O ajudante geral Júlio César da Silva Andrade, 25 anos, morador no bairro Água Branca 3, em Araçatuba (SP), também conhecido como 'Dimenor', foi condenado a 16 anos e 4 meses de prisão pelo Tribunal do Júri nesta sexta-feira (11).
Ele foi denunciado por homicídio qualificado por motivo fútil, pelo assassinato de Edivaldo Rodrigues, 51, que foi baleado em 2 de outubro de 2015, no bairro Lago Azul. Os jurados acataram a denúncia na íntegra.
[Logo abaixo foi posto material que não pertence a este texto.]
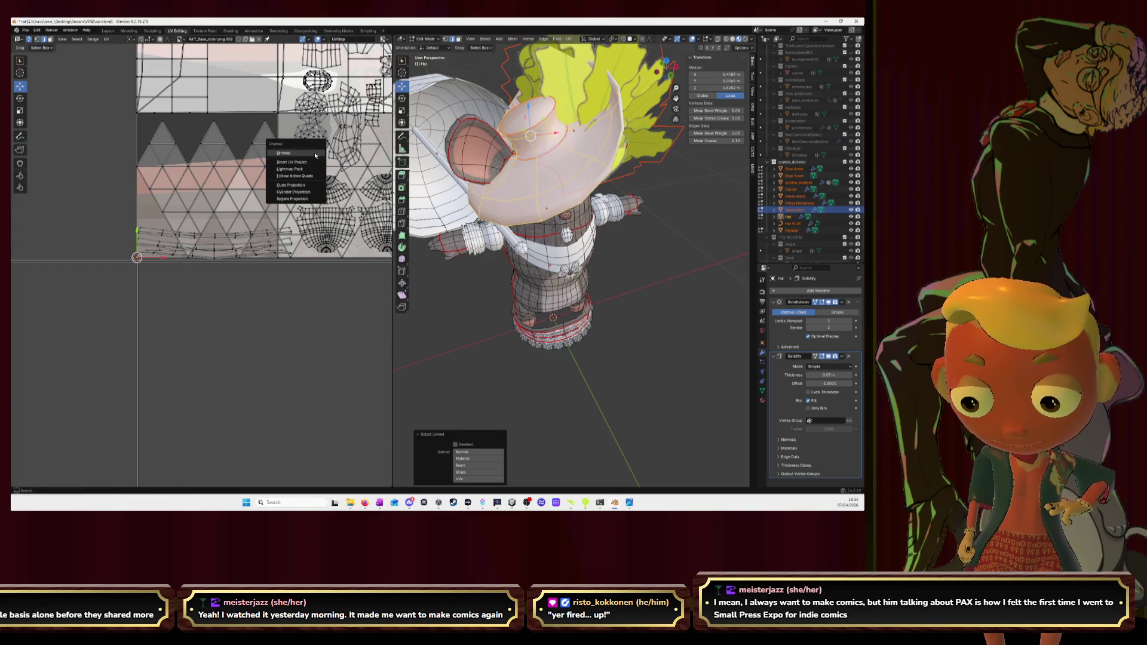
{"action": "left_click", "coordinate": [315, 156]}
{"action": "scroll", "coordinate": [315, 155], "scroll_direction": "down", "scroll_amount": 4}
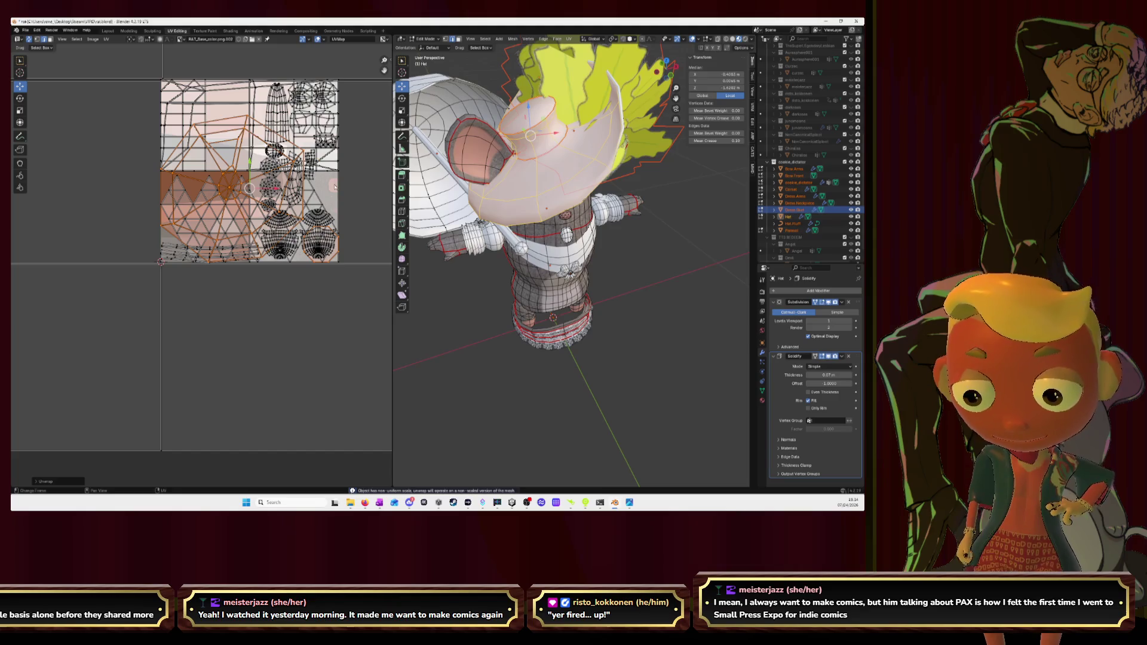
{"action": "key", "text": "g"}
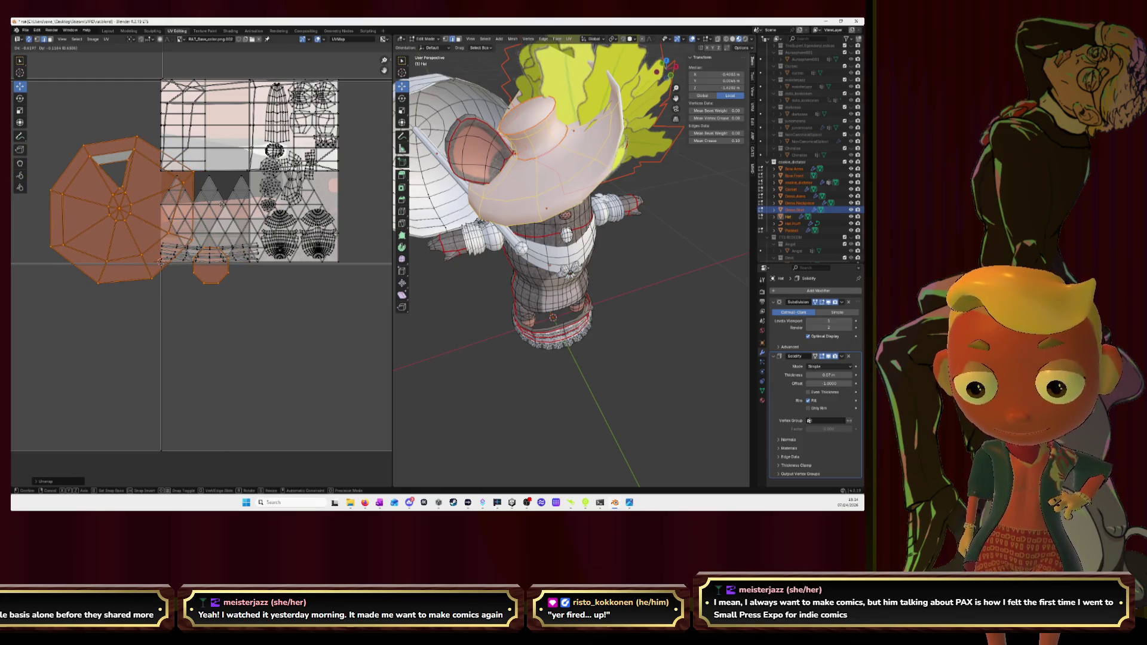
Step: Park the hat islands left of the texture, then seam edge loops around the hat-top cap
{"action": "left_click", "coordinate": [191, 197]}
{"action": "key", "text": "alt+a"}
Ao decretar a sentença, o juiz que presidiu o julgamento levou em consideração os antecedentes do réu e não concedeu a ele o direito de recorrer em liberdade.
Briga
Segundo a denúncia, naquela noite vítima e réu se envolveram em um acidente de trânsito, se desentenderam e Edvaldo teria feito ameaças a Júlio César. Eles teriam deixado o local após a discussão, mas posteriormente o réu teria passado a procurar pela vítima, armado com um revólver.
Na garupa de uma moto, ele teria ido à casa de Edvaldo, onde foi atendido pela filha dele. Ao ser informado do possível local onde estaria, ele saiu com o condutor da moto.
Júlio César encontrou a vítima na rua na rua Alceu Amoroso Lima, desceu da moto e falou: “você não disse que ia me matar?”. Edvaldo correu, mas foi perseguido e baleado quatro vezes. O autor fugiu, a vítima foi socorrida, ficou hospitalizada, mas teve a morte constatada quatro dias depois.
Reconhecido
Durante a fase policial, o réu foi reconhecido pela filha da vítima, que relatou ter percebido que ele estava com um revólver na cintura quando esteve na casa dela.
Imaginando que ele pretendia matá-lo, a jovem correu atrás de Júlio César, não os alcançou, mas ouviu cinco disparos de arma de fogo. Em seguida, ela encontrou o pai dela baleado na rua.
Ainda segundo a jovem, o réu a teria procurado posteriormente para pedir desculpas, esclarecendo que havia se desentendido com o pai dela após um acidente de trânsito.
Mudou
Em juízo, a testemunha mudou a versão, o que foi usado pela defesa do réu para pedir a absolvição, alegando que as provas constantes nos autos seriam insuficientes para a condenação.
Apesar de a testemunha ter voltado atrás, a Justiça entedeu que ela não justificou essa mudança de versão e aceitou o argumento da Procuradoria Geral de Justiça que a jovem se sentiu amedrontada devido ao réu pessoa violenta e perigosa.
Passagens
O
Hojemais Araçatuba
apurou que quando adolescente, Júlio César teve passagens pelos atos infracionais de tráfico de drogas, receptação, roubo e homicídio. Após completar 18 anos ele acumulou passagens por porte ilegal de arma de fogo, adulteração de chassi e roubo.
Além disso, em dezembro do ano passado ele foi
condenado
a 18 anos e 8 meses de prisão pelo assassinato do contador Carlos Henrique Gonçalves, 34, crime ocorrido em agosto de 2016, na Vila Mendonça.
Nesse caso, a motivação teria sido passional, pois a vítima manteve relacionamento com a ex-namorada do réu.
Julgamento
O julgamento desta sexta-feira terminou pouco antes das 18h e os jurados acataram a íntegra da denúncia, que foi defendida presencialmente pelo promotor Adelmo Pinho. Ele já adiantou que não pretende recorrer da sentença.
Por estar preso, o réu participou por videoconferência e o julgamento não foi aberto ao público.